NEW DELHI: Pakistan is staring at a bleak kharif (summer crops) sowing season with a major dip in live storage at its two key dams – Mangla on river Jhelum and Tarbela on Indus – and the “sudden decrease” in Chenab river inflows due to regulation of water flow by India in the aftermath of the Pahalgam terror attack.The situation may further aggravate this month during early kharif sowing and this is possibly what prompted Pakistani PM Shehbaz Sharif to raise concerns at a conference on glacier preservation in Dushanbe, Tajikistan, last week to draw global attention to India’s decision to suspend the Indus Waters Treaty.Latest estimates by Pakistan’s Indus River System Authority (IRSA) show the country is already facing an overall shortage of 21% in water flow and around 50% in live storage of the two key dams which play a crucial role in providing water for irrigation in Punjab and Sindh provinces of Pakistan and generating hydropower.Referring to its latest assessment of availability of water for summer sowing operations during May-Sept, the IRSA in its statement “noted with concern” that the “sudden decrease in river Chenab inflows at Marala due to short supply by India would result in more shortage in early kharif season”.

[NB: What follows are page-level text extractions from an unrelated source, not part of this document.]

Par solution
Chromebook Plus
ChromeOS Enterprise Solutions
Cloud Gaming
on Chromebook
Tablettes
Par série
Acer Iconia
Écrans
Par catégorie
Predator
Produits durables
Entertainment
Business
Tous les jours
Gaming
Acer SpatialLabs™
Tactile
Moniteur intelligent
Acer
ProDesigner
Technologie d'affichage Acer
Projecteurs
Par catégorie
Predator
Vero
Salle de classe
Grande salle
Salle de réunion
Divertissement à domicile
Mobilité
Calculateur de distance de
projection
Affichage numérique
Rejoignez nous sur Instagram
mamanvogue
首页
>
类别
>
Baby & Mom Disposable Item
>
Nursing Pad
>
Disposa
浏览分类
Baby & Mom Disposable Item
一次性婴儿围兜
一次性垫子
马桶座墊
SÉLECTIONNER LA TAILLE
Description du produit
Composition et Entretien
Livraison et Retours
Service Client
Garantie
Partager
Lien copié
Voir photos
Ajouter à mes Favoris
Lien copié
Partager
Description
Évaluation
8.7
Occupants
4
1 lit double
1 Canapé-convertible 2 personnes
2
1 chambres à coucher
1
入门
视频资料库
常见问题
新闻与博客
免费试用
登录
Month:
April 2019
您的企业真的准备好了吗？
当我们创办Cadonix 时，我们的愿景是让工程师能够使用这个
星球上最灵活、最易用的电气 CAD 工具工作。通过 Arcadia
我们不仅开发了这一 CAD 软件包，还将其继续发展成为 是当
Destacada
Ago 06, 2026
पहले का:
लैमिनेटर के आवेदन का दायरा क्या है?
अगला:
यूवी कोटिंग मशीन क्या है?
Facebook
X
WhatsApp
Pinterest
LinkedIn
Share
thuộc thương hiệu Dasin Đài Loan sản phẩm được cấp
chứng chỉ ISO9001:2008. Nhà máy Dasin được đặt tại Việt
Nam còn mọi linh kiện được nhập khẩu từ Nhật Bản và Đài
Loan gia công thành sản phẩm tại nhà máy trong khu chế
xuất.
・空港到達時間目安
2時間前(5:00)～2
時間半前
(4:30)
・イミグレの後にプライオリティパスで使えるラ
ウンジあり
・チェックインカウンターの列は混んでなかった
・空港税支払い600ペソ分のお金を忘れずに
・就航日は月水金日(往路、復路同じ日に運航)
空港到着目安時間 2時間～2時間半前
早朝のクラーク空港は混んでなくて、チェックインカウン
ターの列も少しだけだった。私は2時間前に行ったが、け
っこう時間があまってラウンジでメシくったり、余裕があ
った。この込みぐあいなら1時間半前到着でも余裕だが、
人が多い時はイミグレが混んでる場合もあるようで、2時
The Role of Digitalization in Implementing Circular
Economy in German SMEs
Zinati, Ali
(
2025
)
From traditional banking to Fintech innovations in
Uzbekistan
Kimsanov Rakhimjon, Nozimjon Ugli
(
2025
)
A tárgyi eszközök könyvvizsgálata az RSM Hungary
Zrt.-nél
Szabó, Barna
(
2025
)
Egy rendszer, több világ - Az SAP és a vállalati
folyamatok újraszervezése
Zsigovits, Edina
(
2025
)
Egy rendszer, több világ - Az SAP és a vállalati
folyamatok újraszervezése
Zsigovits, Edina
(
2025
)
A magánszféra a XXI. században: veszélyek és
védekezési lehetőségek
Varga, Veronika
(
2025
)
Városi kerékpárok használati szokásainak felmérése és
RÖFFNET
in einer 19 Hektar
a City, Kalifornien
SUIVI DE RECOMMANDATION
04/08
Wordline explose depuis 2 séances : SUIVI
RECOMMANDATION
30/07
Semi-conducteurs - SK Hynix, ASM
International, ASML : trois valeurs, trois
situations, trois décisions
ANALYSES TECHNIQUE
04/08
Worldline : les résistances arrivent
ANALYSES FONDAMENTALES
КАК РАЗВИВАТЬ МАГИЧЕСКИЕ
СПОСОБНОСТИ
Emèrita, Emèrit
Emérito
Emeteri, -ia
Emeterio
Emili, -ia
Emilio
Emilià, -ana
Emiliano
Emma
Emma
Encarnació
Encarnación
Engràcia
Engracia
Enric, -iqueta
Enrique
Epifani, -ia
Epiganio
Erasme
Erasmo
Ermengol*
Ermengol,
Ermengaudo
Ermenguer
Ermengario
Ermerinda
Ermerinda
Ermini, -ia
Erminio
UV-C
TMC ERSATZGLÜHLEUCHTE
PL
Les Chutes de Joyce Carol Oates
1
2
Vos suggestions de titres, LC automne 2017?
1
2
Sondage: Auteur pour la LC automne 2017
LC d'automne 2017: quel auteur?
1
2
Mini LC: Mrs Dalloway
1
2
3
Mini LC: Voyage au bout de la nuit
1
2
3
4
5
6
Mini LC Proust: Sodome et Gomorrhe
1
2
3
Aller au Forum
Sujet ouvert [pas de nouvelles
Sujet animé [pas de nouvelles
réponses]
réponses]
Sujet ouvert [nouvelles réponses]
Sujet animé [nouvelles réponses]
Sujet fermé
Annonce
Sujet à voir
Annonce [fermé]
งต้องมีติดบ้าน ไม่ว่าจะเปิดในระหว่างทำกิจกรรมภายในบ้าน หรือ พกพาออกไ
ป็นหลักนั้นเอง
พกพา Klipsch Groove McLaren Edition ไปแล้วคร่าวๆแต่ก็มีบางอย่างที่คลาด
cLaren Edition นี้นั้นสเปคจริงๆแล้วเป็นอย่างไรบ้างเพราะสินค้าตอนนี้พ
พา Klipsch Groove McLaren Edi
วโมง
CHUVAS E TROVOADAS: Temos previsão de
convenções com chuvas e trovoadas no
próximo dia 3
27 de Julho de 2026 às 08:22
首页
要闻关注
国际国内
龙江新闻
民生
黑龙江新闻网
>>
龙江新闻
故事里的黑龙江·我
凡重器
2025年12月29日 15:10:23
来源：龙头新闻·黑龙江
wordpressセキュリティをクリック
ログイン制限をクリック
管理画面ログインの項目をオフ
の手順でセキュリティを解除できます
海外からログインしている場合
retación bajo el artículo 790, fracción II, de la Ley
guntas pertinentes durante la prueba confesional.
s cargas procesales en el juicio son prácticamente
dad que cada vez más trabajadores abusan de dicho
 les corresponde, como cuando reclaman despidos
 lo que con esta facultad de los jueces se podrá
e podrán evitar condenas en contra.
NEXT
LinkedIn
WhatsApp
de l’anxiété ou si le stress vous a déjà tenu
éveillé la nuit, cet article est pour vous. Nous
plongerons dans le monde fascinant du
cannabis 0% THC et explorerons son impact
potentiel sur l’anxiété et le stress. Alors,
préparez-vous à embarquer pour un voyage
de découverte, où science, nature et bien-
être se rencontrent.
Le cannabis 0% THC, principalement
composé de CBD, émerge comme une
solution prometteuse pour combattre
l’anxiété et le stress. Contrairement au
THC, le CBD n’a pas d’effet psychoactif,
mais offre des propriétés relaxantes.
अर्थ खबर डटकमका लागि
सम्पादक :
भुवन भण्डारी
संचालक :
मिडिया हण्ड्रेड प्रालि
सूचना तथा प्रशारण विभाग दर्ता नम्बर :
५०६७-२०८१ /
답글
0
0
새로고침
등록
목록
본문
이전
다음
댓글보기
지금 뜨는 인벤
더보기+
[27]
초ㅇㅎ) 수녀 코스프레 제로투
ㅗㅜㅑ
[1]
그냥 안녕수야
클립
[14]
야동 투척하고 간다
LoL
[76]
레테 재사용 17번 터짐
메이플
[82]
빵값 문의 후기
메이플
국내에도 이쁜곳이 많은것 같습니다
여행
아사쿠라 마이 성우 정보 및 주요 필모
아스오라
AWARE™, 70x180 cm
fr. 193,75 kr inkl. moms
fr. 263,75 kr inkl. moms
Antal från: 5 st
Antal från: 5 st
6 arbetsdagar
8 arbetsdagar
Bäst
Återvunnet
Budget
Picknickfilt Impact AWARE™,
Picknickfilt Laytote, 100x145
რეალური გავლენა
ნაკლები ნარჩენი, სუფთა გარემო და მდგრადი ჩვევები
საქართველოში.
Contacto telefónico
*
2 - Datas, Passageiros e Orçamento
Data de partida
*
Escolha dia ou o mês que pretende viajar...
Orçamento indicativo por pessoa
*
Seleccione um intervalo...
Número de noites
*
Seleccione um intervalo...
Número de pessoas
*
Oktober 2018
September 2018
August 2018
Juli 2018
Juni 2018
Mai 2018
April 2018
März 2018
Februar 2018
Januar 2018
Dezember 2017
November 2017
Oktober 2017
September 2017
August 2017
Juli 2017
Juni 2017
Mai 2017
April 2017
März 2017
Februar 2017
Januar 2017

It declared an overall shortage of 21% and advised dam authorities and irrigation supply monitoring agencies to use water from reservoirs judiciously, “keeping in view the crisis created by Indian short supplies in Chenab river”.Though the situation may improve with monsoon rainfall in the catchment area, possibly by next month, Pakistan’s farming operations will depend more on how India regulates the flow through limited infrastructure of its own reservoirs – Baglihar and Salal – on the Chenab in Jammu and Kashmir.India has, so far, only flushed these reservoirs and made additional water storage available by clearing sediments. Besides, it also stopped sharing water flow data with Pakistan after putting the 1960 treaty in abeyance following the Pahalgam massacre.Publicly available information on live storage of Pakistan’s critical reservoirs shows that Mangla dam is currently left with less than 50% of its fill level (2.7 million acre feet out of the total capacity of 5.9 MAF) whereas Tarbela dam’s live storage is slightly over 50% (6 MFA) of its total capacity of 11.6 MFA. Officials here believe that since India is under no obligation to share water flow data with Pakistan after suspending the IWT, it would be difficult for the neighbouring country to even manage floods during the peak flow season once monsoon hits the catchment areas of the Indus river system as a large part of it falls within India. Farming operations in two provinces of Pakistan, Punjab and Sindh, fully depend on irrigation canals linked to the Indus river system, which gets almost its entire waters from the western rivers — Indus, Jhelum and Chenab. Though India has full rights on the waters of eastern rivers (Ravi, Sutlej and Beas) under the IWT, inadequate infrastructure to use the waters by the Indian side benefits Pakistan. India is permitted to construct water storage facilities on western rivers up to 3.6 MAF but has not been able to fully utilise this, making Pakistan a beneficiary by default.